No obstante, la característica más llamativa -y peligrosa- del uribismo es su cercanía con el pensamiento religioso judeocristiano en sus vertientes más restringidas y reaccionarias. Sus posiciones y pronunciamientos frente a temas tan delicados, como los derechos reproductivos de la mujer o la presencia y reconocimiento de derechos de poblaciones LGBTI (o como sostendría el mismo Uribe, no heterosexual) demuestran su inclinación por los argumentos religiosos tradicionales que aportan versiones limitadas de lo que para ellos son los “ordenes” naturales: lo correcto, lo apropiado y lo bello.
La credibilidad y sentimientos que despierta
en algunos de sus seguidores Álvaro Uribe,
parecen síntomas de una entrega emocional propia de las experiencias religiosas
Indudablemente, también la credibilidad y sentimientos que despierta en algunos de sus seguidores Álvaro Uribe, parecen más síntomas de una entrega emocional propia de las experiencias religiosas que de la simple consideración política e ideológica. De otra forma, sería -en principio- inexplicable cómo millones de personas, de los más distintos orígenes y circunstancias, omiten y justifican muchas de las conductas del expresidente, bien conocidas por su inminente ilegalidad y su naturaleza inmoral. Un acto deformado de fe.

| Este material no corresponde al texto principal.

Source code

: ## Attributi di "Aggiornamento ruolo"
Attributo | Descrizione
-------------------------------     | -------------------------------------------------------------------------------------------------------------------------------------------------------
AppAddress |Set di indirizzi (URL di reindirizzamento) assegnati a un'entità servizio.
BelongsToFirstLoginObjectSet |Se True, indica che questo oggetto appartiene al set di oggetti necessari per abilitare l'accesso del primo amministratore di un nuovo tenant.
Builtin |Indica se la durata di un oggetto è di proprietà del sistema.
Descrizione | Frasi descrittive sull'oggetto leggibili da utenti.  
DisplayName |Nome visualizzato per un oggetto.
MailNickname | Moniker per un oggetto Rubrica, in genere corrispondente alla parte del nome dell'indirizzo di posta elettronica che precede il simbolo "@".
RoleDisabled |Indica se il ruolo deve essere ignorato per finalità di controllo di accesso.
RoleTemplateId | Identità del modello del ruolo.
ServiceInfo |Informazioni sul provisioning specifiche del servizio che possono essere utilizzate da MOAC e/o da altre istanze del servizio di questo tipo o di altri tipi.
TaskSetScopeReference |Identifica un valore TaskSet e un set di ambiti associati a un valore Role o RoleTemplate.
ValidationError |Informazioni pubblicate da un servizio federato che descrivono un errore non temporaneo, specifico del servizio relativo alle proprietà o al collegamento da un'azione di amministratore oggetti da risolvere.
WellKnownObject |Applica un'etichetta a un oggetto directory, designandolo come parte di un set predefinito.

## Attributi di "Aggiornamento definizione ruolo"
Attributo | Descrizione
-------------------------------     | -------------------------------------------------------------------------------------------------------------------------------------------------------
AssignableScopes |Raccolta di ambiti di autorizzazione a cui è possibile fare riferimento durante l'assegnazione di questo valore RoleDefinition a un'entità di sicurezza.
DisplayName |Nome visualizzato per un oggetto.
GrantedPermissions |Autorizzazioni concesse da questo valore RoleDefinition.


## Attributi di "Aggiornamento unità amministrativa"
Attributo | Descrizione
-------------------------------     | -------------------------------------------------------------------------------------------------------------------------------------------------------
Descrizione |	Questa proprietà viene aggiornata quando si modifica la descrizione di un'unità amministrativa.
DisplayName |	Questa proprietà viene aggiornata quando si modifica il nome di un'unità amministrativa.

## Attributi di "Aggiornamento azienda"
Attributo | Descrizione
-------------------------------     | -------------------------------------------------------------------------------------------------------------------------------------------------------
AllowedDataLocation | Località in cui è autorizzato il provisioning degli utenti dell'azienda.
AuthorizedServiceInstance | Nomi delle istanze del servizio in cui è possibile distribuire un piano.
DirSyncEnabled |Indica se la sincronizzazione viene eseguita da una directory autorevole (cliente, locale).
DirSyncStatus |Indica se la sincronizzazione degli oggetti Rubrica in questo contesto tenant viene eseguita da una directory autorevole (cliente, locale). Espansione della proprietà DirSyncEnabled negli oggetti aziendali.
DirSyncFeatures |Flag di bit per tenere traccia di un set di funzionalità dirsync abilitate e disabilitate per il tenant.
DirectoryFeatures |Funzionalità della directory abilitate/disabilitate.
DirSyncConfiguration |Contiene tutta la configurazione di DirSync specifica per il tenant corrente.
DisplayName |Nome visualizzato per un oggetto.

No obstante, la filosofa norteamericana Martha C. Nussbaum, experta en el análisis de las emociones humanas, parece darnos otra posible explicación: el miedo. La consagración de Uribe como líder absoluto, es una consecuencia y extensión del miedo más primario que nos aturde y conmueve en los primeros meses de vida: la impotencia de no poder defendernos por nuestros propios medios de la amenaza que puede ser el mundo. Es por esto que dicho estado de amenaza latente nos hace necesitar de un protector, un soberano, un garante. Ante una realidad indigesta de miedos reales e inventados -como la nuestra- un personaje poderoso y que sepa explotar ese miedo -como Uribe- será defendido, cueste lo que cueste. Al defenderlo -sus seguidores más atemorizados- se defienden a sí mismos.
La gravedad de esta manifestación del miedo, se cierne en la dolorosa pérdida de la soberanía individual consecuencia de hacer entrega a Uribe de la capacidad -y la voluntad- de formar, de manera independiente, las opiniones personales sobre el bien y el mal; opiniones que deberían formarse de manera autónoma y caso por caso. Cuando muchos defendieron la lamentable consigna electoral “el que diga Uribe”, renunciaron a sí mismos y a su condición de personas razonables. Dice la filósofa Nussbaum, que el miedo impide la razón y la deliberación humanas, y es ahí donde el riesgo de apoyar actos inmorales e incluso delitos, puede terminar convirtiendo a los seguidores más febriles de Uribe en cómplices de una voluntad ajena, que como cualquiera obedece a impulsos egoístas y personales.
Se pensaba que hace mucho se había destronado a los reyes y a los soberanos absolutos pero al parecer el miedo los trajo de regreso. En conclusión, no se trata de señalar quiénes son buenas personas o malas, se trata de insistir en la posibilidad democrática de ser libres e independientes en nuestro diario vivir y de paso reconocer nuestros miedos y los peligros a los que nos sometemos cuando permitimos que nos rebasen.
Mis amigos siguen siendo buenos y virtuosos, pero como todos, son víctimas del miedo que extraña, que confunde, que aleja, incluso de los que más nos quieren.